Establishing a transport protocol for the delivery of melanocytes and keratinocytes for the treatment of vitiligo.

We have previously developed a cell delivery and transfer technology for delivering autologous keratinocytes and melanocytes to patients with vitiligo. However, for this technology to benefit many patients geographically distant from the cell culture facility transportation issues need to be overcome. In this study we begin to investigate this by looking at what role surface chemistry and medium supplements, including fetal calf serum, CO2 gassing, and temperature, play in influencing cell viability. Cells were maintained on carriers for up to 48 h outside of a CO2 incubator at 37 °C and their subsequent ability to adhere and become organized into a new epithelium with appropriately located melanocytes was assessed. Consistently good viability and performance on an in vitro wound bed model was achieved by maintaining cells for 48 h adherent to a 20% acrylic acid coated carrier at lower (around 23 °C rather than 37 °C) temperatures in the medium preperfused with CO2 before transport. Under these circumstances fetal calf serum was not required. In summary, the surface chemistry of the transport substrate and an appropriately CO2 buffered medium at near room temperature can extend the effective performance life of these cultured cells to at least 48 h from when they leave standard incubator conditions.

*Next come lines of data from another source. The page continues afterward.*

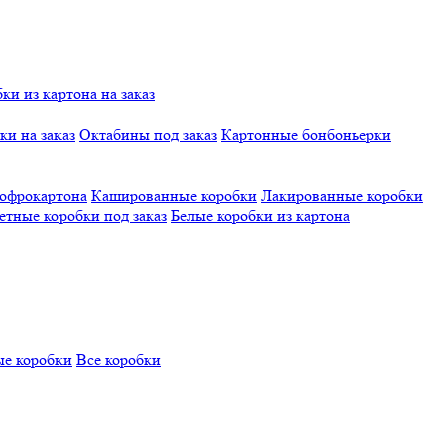
и из картона на заказ
и на заказ
Октабины под заказ
Картонные бонбоньерки
гофрокартона
Кашированные коробки
Лакированные коробки
етные коробки под заказ
Белые коробки из картона
е коробки
Все коробки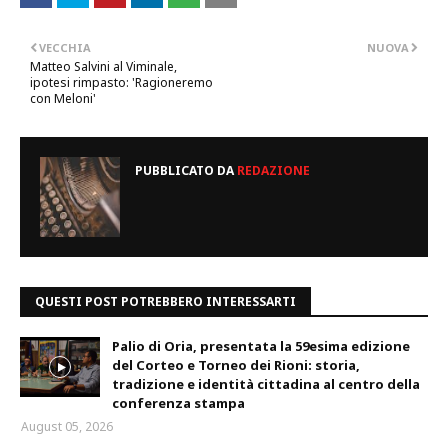
VECCHIA
NUOVA
Matteo Salvini al Viminale,
ipotesi rimpasto: 'Ragioneremo
con Meloni'
PUBBLICATO DA
REDAZIONE
QUESTI POST POTREBBERO INTERESSARTI
Palio di Oria, presentata la 59esima edizione
del Corteo e Torneo dei Rioni: storia,
tradizione e identità cittadina al centro della
conferenza stampa
August 05, 2026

Simplifying the delivery of melanocytes and keratinocytes for the treatment of vitiligo using a chemically defined carrier dressing.

Obtaining pigmentary function in autologous skin grafts is a current challenge for burn surgeons as is developing reliable robust grafting strategies for patients with vitiligo and piebaldism. In this paper, we present the development of a simple methodology for delivering cultured keratinocytes and melanocytes to the patient that is of low risk for the patient but also user friendly for the surgeon. In this study, we examined the ability of keratinocytes and melanocytes to transfer from potential cell carriers under different media conditions to an in vitro human wound bed model. The number of melanocytes transferred, their location within the neoepidermis, and their ability to pigment were evaluated as preclinical end points. Two inert substrates (polyvinyl chloride and silicone sheets) and three candidate plasma-polymerized coatings with controlled surface chemistry deposited on these substrates were explored. Two media for expansion of cells, Greens, currently used clinically (but which contains fetal calf serum), and a serum-free alternative, M2 (melanocyte medium), were explored. Reproducible transfer of physiologically relevant numbers of melanocytes capable of pigmentation from the coculture of melanocytes and keratinocytes was obtained using either Greens medium or M2 medium, and a silicone carrier pretreated with 20% carboxylic acid deposited by plasma polymerization.